INSTRUCTIONS TO FOLLOW: Copy all the records word for word, apart from any pictures.

**** RECORDS SUPPLIED

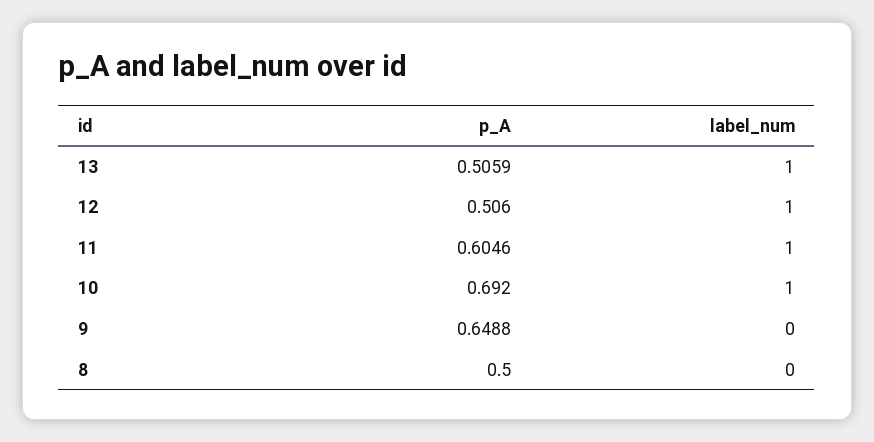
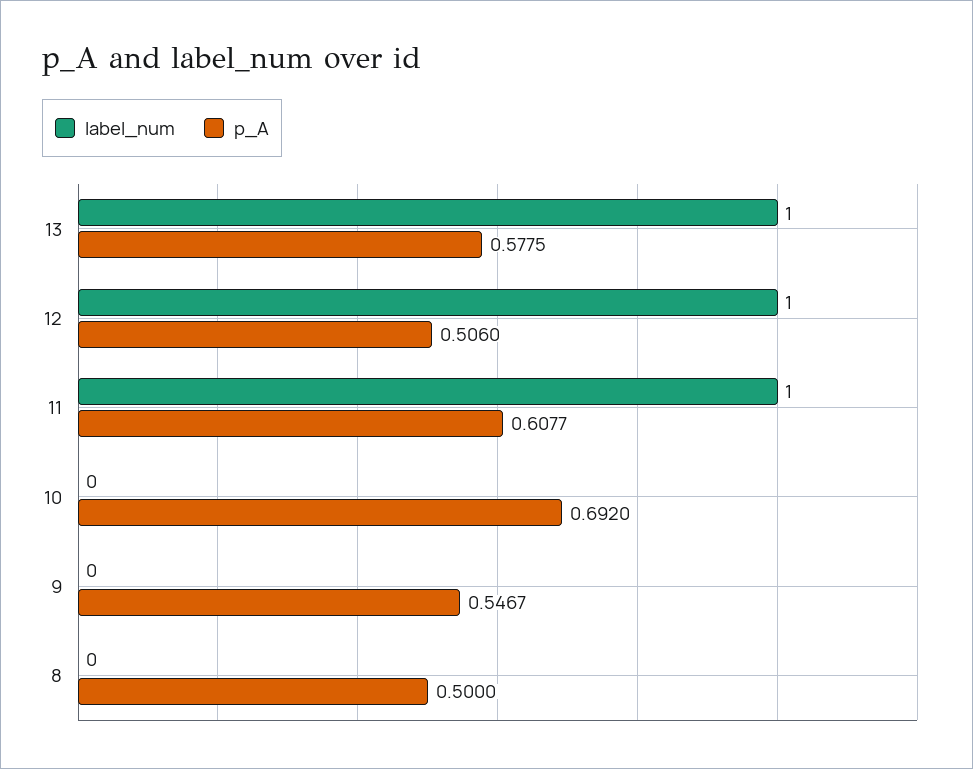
  {
    "p_A": {
-     "13": 0.5059,
+     "13": 0.5775,
      "12": 0.506,
-     "11": 0.6046,
+     "11": 0.6077,
      "10": 0.692,
-     "9": 0.6488,
+     "9": 0.5467,
      "8": 0.5
    },
    "label_num": {
      "13": 1,
      "12": 1,
      "11": 1,
-     "10": 1,
+     "10": 0,
      "9": 0,
      "8": 0
    }
  }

********

RESPONSE AREA:
  {
    "p_A": {
-     "13": 0.5059,
+     "13": 0.5775,
      "12": 0.506,
-     "11": 0.6046,
+     "11": 0.6077,
      "10": 0.692,
-     "9": 0.6488,
+     "9": 0.5467,
      "8": 0.5
    },
    "label_num": {
      "13": 1,
      "12": 1,
      "11": 1,
-     "10": 1,
+     "10": 0,
      "9": 0,
      "8": 0
    }
  }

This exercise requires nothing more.